QWin: How to rebalance shares in 401k without showing sale of shares as Capital Gain

Unknown
Unknown Member
edited November 2018 in Investing (Windows)
I recently re-balanced my 401k by selling some of the shares of one investment and buying shares of another.  Quicken shows the sale as a capital gain and this causes the annual gain figures for the one investment to inaccurate.  How should I show the transfer from one investment to the other without Quicken showing it as a capital gain.

Comments

  • Unknown
    Unknown Member
    edited June 2017
    There may be confusion about a CG event and a reportable CG.  An event is a mathematical fact.  Reporting is a policy question.  Is the account where these investments reside registered with Quicken as tax-deferred?
  • Unknown
    Unknown Member
    edited June 2017
    Your 401K account should be designated as a "tax deferred account" in the account settings.

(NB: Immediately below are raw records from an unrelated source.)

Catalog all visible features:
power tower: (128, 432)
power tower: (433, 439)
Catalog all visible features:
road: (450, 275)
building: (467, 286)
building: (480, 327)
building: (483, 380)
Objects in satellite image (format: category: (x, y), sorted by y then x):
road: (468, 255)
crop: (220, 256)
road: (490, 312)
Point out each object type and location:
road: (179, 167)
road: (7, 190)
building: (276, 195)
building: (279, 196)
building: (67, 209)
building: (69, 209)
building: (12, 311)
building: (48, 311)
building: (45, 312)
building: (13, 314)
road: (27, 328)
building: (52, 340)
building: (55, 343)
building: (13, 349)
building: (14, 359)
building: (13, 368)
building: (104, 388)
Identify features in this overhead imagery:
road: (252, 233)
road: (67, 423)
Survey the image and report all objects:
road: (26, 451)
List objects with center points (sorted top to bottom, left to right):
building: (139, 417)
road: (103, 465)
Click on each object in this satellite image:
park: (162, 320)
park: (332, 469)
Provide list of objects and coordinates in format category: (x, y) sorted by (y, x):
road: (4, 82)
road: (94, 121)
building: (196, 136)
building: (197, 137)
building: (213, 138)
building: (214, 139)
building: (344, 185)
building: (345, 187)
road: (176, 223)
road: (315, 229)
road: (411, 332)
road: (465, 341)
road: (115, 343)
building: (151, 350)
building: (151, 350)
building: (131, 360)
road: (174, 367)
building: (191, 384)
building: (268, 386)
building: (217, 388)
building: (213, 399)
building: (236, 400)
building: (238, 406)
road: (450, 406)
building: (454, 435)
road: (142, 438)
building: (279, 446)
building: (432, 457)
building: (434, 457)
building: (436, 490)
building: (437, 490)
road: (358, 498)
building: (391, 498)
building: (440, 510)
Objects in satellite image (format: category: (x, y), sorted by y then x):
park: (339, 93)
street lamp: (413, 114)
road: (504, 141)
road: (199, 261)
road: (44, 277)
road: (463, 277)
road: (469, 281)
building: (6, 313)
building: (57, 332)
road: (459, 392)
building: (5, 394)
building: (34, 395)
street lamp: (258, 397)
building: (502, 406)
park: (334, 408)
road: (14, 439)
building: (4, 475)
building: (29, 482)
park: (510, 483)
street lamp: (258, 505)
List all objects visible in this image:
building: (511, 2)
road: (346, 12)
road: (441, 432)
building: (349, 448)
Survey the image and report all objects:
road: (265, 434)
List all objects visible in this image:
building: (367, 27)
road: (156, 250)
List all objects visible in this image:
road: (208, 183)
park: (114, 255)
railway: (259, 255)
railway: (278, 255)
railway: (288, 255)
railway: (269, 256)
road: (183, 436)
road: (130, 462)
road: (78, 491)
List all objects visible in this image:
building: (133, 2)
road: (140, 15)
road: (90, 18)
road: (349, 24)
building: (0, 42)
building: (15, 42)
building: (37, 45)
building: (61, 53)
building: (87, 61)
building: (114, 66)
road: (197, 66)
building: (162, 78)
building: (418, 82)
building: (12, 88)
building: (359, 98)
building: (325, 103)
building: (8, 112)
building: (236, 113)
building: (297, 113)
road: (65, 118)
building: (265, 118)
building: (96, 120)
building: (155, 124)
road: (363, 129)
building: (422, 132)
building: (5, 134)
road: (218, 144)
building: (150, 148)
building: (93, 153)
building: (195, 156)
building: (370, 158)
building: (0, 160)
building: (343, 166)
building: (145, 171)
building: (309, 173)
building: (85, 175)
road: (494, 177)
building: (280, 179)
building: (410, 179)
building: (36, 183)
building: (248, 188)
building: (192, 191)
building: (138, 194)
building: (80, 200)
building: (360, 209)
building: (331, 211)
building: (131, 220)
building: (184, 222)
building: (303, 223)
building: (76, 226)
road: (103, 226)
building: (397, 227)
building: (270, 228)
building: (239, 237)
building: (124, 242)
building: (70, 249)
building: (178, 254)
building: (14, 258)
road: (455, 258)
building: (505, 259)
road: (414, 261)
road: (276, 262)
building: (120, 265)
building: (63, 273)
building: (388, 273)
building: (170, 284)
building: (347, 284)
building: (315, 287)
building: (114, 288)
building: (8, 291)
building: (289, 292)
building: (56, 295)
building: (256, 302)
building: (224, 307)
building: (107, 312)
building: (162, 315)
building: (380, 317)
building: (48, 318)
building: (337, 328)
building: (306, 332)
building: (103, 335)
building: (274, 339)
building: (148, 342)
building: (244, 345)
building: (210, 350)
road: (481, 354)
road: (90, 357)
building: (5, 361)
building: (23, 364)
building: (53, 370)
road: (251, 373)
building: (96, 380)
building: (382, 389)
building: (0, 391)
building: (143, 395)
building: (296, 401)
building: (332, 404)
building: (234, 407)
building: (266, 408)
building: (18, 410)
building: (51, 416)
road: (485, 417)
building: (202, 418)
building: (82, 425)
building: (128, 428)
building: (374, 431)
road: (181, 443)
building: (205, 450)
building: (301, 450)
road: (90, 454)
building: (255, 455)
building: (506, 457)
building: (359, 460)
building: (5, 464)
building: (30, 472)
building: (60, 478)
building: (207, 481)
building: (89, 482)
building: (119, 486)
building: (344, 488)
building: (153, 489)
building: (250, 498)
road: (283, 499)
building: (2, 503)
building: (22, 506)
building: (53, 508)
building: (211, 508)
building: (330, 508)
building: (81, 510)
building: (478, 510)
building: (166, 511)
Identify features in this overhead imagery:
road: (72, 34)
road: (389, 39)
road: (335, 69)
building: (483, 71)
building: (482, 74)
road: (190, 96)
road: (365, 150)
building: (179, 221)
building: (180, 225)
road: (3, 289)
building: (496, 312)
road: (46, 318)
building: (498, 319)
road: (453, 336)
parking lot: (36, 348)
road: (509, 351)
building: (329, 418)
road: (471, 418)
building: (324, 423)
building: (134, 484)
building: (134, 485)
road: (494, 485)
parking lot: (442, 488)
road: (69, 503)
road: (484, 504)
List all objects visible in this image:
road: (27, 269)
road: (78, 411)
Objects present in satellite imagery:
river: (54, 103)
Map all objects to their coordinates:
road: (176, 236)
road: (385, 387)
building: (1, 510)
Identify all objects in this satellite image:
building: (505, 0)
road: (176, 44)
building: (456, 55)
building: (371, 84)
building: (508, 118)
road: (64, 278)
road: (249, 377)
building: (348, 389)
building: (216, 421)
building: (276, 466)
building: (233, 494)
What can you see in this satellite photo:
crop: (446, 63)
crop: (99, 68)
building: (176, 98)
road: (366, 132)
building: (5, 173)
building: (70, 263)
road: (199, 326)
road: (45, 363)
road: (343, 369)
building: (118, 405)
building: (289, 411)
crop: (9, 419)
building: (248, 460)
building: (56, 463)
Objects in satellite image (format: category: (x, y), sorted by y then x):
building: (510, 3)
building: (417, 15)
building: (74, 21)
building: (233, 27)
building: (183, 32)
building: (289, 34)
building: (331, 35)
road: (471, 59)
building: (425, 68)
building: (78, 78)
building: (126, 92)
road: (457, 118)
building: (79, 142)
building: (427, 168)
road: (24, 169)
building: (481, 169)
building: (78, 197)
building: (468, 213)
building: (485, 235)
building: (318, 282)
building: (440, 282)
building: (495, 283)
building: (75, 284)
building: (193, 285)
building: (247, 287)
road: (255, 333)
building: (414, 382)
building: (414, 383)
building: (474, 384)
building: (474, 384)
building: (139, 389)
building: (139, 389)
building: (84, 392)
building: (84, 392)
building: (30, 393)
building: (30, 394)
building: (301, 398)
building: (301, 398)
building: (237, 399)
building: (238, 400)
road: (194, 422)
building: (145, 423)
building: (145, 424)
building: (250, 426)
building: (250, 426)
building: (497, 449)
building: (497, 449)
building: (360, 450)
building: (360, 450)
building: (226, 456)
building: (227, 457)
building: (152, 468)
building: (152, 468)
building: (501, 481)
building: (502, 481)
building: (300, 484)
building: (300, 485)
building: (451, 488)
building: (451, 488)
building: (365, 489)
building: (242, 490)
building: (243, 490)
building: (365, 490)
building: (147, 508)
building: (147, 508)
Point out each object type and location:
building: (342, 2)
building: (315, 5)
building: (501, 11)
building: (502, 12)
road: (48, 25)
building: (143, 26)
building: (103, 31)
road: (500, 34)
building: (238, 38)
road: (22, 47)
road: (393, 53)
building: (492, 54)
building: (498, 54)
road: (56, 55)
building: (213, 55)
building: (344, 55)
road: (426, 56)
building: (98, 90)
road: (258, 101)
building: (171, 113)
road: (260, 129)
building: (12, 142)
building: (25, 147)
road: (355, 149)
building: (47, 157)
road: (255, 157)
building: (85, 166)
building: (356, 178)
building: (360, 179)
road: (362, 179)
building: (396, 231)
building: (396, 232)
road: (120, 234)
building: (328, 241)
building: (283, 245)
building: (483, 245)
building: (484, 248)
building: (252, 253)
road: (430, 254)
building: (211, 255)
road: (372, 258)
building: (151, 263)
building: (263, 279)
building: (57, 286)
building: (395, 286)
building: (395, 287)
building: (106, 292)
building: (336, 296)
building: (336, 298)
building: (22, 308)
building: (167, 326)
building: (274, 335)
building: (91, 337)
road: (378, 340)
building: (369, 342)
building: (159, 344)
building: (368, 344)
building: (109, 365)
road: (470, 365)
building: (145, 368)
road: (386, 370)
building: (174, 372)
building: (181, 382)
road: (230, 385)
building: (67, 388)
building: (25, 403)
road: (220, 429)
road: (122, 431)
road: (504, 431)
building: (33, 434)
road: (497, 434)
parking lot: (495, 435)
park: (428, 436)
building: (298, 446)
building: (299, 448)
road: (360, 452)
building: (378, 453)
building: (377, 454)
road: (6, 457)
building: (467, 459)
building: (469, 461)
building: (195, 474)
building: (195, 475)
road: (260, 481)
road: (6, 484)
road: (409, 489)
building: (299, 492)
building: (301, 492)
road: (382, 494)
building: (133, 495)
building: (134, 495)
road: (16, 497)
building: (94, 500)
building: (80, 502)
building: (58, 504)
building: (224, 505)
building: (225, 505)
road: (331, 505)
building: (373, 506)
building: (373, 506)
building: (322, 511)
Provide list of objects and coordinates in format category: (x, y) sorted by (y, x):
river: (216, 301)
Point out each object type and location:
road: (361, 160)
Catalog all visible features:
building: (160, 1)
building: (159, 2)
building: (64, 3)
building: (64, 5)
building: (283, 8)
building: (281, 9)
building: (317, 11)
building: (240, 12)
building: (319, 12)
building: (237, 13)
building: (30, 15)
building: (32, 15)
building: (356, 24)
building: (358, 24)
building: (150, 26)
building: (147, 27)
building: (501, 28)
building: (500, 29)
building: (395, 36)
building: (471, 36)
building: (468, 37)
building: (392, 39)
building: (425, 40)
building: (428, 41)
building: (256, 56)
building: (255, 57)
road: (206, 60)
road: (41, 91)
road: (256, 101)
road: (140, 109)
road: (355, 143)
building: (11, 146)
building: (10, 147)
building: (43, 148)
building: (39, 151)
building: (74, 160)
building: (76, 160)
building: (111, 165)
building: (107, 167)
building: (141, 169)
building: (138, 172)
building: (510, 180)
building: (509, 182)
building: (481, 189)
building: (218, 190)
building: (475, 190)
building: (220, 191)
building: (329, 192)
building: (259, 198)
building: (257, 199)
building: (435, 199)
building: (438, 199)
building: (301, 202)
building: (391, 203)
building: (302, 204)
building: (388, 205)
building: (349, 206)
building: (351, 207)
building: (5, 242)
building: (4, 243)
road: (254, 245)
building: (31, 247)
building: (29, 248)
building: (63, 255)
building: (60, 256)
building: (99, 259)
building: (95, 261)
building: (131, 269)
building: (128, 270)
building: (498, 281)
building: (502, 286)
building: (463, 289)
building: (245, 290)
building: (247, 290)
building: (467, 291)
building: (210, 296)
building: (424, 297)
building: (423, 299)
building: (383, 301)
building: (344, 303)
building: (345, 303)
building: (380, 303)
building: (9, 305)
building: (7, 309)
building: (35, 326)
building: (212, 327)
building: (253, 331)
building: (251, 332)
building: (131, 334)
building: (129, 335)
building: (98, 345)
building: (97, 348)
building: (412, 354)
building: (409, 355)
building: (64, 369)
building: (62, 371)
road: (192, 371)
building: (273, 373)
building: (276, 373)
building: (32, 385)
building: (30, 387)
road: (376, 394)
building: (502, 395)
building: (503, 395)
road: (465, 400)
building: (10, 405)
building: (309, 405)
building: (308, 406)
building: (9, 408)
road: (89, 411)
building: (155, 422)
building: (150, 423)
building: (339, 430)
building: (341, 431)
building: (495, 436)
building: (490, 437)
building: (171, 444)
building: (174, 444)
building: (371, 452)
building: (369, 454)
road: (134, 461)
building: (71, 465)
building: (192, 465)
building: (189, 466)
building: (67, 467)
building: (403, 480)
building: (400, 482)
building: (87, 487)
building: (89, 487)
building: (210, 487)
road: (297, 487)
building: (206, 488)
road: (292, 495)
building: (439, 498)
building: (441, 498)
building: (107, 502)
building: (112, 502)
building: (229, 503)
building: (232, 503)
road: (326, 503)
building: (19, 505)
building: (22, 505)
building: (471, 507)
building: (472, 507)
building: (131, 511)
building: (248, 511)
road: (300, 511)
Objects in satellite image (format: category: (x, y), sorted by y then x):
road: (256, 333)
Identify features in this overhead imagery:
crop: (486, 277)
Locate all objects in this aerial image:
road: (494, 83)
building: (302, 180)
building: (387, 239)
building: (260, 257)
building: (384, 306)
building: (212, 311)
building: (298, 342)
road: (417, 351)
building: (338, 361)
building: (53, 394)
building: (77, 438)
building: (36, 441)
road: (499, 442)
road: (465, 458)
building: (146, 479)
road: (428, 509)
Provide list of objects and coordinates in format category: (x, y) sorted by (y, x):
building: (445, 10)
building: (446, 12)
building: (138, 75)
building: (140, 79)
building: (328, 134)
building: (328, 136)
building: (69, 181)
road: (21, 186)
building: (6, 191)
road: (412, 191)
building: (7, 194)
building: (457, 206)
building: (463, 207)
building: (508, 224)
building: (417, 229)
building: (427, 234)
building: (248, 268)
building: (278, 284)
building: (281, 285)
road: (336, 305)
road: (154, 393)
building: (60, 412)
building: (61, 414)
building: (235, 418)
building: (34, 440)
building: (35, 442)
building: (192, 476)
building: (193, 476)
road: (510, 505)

    This will then NOT report any rebalancing (sells and buys) as a taxable event.  
  • Unknown
    Unknown Member
    edited June 2017
    My account in Quicken is shown as tax deffered.
  • Unknown
    Unknown Member
    edited June 2017
    The issue here is when I pull up a year to date quarterly investing activity report, the transactions in question show up in the Realized Gains section of the report and in the Long term CG section.  This skews the actual market value gain/loss for the quarter.  All that transpired was a transfer of value from one investment to another within the 401k account, ie: sold X amount of shares in ZZZ and invested the proceeds in BBB shares.  The sale of the ZZZ shares caused Quicken to show that as a Long Term Capital Gain even though that is not the case.
  • Jim_Harman
    Jim_Harman Quicken Windows Subscription SuperUser ✭✭✭✭✭
    edited November 2018
    The investing Activity report is summarizing just that - investing transactions, not their tax impact or the performance of your investments.

    If you held ZZZ for more than one year and sold it for more than you paid for it, then indeed you did realize a capital gain. The fact that you then purchased something else does not alter this.

    If you want to see the performance of your 401(k) account, I suggest you look at the Investment Performance report, subtotal by account and choose Last 12 months as the date range. Note that this report will look odd for the defauly Year to date and other periods of less than 1 year, because it is effectively assuming that the shorter term performance will continue for a full year.